Cold winter temps make the body store more fat, right? Not quite. While people still typically gain weight during the colder seasons, the weather is not the culprit. Rather, the cause is a more common one: decadent foods.
During the fall and winter months, we tend to treat ourselves to more fatty foods: creamy soups, rich casseroles and delicious holiday desserts. The cold weather also keeps us snuggled up indoors, which might seem cozy but will inevitably pack on the pounds as our metabolism slows due to inactivity.
So, how can we fight the winter bulge?
Stay Active
Exercise is the best weapon against winter weight gain. No matter how frightful the weather outside may be, make a commitment to hit the gym three times a week.
Alternatively, invest in some intense fitness DVDs and work up a sweat in your living room. Beachbody makes great sets that will keep your workouts fresh and your body sculpted, such as TurboFire or Insanity.
There are also plenty of calorie-burning activities in the winter to try: skiing, snowboarding, snow shoeing, crosscountry skiing and tubing will all strum up those endorphins!
Direct Sunlight
If the sun is peaking through, go outside. Even if the temperatures are crazy low, the sunlight will lift your spirits. Feeling down in the dumps can make us eat more and on gray winter days such a trigger can happen without warning.

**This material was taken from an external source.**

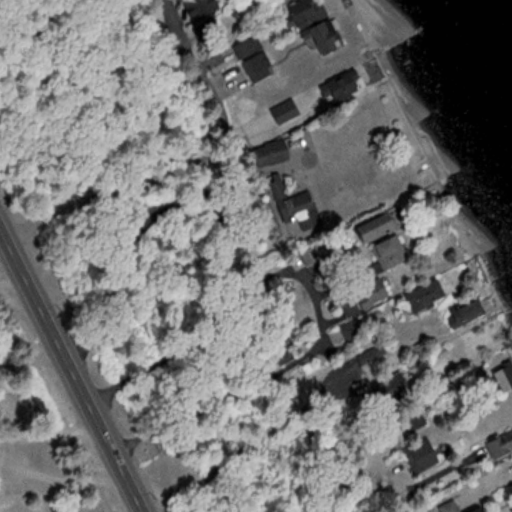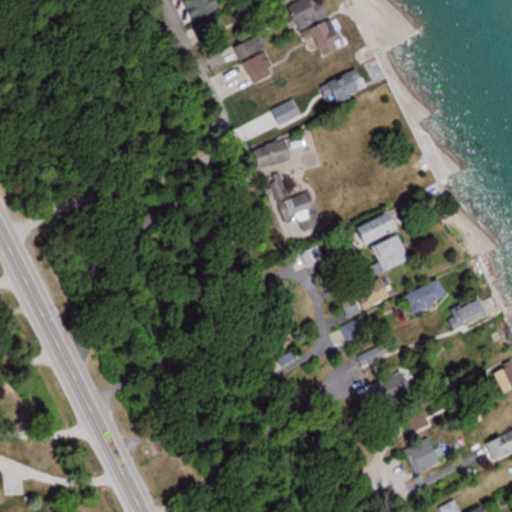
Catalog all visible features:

"Even an hour of direct sunlight a day can help elevate your disposition," says Raymond W. Lam, M.D. You heard him, so make the most of that winter sunshine!
Drink Less
The winter is full of parties and holiday celebrations with overflowing booze. Be merry and have a drink but switch to water before ordering a second. Also, skip refills on the eggnog. Remember, alcoholic drinks are sneaky calorie bombs–especially ones with egg yolks, cream and sugar. Enjoy some rich treats but don't binge.
Eat Well
Don't let gluttony become your sport of choice this winter. Stuffing yourself with mashed potatoes, candied yams and pecan pie means you'll be uncomfortably full later and chained to a treadmill come New Year's. Fill your plate up with healthy choices, then add small portions of rich and decadent foods. This will allow you to get a taste but not overindulge. Plenty of seasonal vegetables are low in fat and calories, like pumpkin, acorn squash, butternut squash, apples, oranges, artichokes, kale and Brussel sprouts. Load up on those first before you head for the carbs!